Transcribe the data below word for word, starting at its first line and stopping after the line that contains "determined by: Robson, Norman K. B.".

• Given records:
*****

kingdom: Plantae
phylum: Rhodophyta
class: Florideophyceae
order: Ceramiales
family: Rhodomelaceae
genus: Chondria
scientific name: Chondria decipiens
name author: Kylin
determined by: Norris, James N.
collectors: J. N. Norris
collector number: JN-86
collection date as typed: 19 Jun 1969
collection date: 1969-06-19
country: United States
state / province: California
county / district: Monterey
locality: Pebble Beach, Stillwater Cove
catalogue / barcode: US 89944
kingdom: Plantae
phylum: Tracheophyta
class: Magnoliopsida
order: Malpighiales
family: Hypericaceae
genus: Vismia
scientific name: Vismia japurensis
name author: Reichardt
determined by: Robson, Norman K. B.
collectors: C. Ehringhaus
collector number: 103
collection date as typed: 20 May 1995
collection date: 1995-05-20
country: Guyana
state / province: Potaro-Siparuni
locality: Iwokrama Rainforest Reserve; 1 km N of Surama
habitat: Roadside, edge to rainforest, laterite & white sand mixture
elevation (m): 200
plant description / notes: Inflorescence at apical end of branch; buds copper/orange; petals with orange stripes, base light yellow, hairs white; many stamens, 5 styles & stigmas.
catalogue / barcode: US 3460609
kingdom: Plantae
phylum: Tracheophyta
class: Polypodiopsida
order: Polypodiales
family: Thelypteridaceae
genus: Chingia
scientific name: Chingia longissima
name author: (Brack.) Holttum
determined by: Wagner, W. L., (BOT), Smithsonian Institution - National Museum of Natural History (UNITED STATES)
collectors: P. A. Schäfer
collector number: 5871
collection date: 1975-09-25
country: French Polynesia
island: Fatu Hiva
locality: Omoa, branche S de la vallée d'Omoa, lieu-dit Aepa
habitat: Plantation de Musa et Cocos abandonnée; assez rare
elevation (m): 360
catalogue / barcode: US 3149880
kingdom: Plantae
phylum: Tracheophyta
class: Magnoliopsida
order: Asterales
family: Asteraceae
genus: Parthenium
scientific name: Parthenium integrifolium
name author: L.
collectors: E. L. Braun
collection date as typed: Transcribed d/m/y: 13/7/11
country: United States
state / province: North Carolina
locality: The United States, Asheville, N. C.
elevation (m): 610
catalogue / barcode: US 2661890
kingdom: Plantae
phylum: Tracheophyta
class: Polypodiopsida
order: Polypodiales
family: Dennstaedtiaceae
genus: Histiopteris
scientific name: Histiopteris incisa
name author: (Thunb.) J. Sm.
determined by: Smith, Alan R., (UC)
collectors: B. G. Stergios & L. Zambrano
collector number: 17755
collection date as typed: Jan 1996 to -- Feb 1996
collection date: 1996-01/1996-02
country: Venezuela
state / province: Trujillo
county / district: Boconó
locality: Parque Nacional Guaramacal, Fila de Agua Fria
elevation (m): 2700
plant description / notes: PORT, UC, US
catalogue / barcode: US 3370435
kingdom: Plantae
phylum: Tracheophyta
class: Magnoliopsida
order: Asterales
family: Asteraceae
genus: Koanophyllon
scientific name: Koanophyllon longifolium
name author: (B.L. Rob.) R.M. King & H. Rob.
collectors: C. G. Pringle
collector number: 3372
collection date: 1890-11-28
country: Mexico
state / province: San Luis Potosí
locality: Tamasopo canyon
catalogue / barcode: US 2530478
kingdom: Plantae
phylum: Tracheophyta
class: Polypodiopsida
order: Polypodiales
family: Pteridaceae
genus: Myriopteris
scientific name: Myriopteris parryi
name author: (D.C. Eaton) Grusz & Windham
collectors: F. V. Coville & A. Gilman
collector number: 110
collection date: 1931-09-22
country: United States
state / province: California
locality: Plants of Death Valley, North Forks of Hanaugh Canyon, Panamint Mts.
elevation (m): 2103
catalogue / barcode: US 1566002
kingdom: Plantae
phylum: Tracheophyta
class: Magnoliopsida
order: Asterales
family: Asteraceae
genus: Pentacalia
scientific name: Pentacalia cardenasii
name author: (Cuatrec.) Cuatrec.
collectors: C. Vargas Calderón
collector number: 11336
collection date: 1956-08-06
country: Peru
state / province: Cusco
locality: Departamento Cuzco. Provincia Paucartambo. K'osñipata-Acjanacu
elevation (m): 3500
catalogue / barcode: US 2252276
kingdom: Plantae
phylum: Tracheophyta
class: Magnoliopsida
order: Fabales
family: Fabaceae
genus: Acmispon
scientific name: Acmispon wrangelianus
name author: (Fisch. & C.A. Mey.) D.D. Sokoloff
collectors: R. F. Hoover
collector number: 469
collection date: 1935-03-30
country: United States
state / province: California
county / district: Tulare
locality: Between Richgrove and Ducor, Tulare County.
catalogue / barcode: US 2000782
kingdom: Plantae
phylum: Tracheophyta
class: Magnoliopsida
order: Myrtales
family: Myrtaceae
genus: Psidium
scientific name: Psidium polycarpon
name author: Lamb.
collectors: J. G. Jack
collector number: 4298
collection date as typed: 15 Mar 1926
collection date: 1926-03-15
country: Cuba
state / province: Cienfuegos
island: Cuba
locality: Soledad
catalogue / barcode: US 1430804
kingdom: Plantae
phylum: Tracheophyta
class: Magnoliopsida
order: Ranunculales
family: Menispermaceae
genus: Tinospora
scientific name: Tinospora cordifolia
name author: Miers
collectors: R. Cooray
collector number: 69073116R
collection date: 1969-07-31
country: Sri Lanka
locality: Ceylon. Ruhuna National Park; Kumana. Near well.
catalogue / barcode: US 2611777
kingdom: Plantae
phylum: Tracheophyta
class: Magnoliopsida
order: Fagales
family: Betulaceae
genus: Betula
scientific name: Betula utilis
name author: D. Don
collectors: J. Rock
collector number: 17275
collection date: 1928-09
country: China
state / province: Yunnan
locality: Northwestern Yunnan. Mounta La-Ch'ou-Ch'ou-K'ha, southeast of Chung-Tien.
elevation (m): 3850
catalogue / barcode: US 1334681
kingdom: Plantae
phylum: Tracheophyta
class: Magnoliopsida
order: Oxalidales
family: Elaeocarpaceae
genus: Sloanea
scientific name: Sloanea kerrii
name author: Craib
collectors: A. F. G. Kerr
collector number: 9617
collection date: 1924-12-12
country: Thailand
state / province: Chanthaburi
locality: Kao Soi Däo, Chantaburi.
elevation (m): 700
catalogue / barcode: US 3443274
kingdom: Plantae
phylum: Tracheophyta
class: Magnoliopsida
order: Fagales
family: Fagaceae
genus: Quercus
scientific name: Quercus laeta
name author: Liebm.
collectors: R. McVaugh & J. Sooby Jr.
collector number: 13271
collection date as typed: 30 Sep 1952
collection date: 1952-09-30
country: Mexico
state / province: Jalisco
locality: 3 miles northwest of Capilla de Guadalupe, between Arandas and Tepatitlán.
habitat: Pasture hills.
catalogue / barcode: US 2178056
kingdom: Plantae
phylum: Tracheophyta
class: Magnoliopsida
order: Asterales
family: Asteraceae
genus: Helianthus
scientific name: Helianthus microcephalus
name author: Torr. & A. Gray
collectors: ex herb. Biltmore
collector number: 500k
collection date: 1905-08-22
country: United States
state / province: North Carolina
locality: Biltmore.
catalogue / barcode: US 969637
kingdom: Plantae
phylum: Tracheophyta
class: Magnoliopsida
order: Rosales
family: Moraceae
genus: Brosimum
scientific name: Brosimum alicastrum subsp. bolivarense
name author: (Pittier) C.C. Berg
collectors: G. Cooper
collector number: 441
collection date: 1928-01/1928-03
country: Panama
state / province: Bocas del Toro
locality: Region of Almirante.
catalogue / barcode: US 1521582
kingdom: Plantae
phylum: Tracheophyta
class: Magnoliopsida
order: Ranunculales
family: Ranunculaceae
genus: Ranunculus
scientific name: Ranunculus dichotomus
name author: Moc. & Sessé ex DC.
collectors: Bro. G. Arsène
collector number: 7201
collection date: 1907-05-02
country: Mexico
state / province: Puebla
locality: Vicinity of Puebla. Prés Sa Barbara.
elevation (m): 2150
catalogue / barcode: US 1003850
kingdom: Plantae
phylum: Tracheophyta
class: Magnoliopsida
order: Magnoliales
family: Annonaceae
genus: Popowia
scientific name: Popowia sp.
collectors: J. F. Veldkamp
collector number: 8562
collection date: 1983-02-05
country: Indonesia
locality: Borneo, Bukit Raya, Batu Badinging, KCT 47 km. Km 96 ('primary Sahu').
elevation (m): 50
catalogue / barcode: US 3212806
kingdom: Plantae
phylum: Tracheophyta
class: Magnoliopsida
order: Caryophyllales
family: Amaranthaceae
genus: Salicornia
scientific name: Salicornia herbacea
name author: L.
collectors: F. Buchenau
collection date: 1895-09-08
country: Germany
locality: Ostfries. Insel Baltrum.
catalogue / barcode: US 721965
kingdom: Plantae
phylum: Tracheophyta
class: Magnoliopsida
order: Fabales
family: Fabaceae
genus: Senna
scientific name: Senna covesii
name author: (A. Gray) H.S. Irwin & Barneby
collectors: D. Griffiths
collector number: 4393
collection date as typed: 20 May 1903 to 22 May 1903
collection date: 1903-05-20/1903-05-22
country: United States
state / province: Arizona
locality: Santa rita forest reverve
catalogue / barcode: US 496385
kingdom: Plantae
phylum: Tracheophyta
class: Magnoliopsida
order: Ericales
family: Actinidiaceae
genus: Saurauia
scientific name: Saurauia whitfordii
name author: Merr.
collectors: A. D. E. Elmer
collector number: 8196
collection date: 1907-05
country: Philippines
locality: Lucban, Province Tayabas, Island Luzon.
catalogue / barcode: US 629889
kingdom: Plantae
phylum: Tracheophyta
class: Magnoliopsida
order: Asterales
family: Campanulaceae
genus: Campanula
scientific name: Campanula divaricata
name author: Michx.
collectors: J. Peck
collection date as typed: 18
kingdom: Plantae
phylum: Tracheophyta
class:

*****

• Response to this task:
kingdom: Plantae
phylum: Rhodophyta
class: Florideophyceae
order: Ceramiales
family: Rhodomelaceae
genus: Chondria
scientific name: Chondria decipiens
name author: Kylin
determined by: Norris, James N.
collectors: J. N. Norris
collector number: JN-86
collection date as typed: 19 Jun 1969
collection date: 1969-06-19
country: United States
state / province: California
county / district: Monterey
locality: Pebble Beach, Stillwater Cove
catalogue / barcode: US 89944
kingdom: Plantae
phylum: Tracheophyta
class: Magnoliopsida
order: Malpighiales
family: Hypericaceae
genus: Vismia
scientific name: Vismia japurensis
name author: Reichardt
determined by: Robson, Norman K. B.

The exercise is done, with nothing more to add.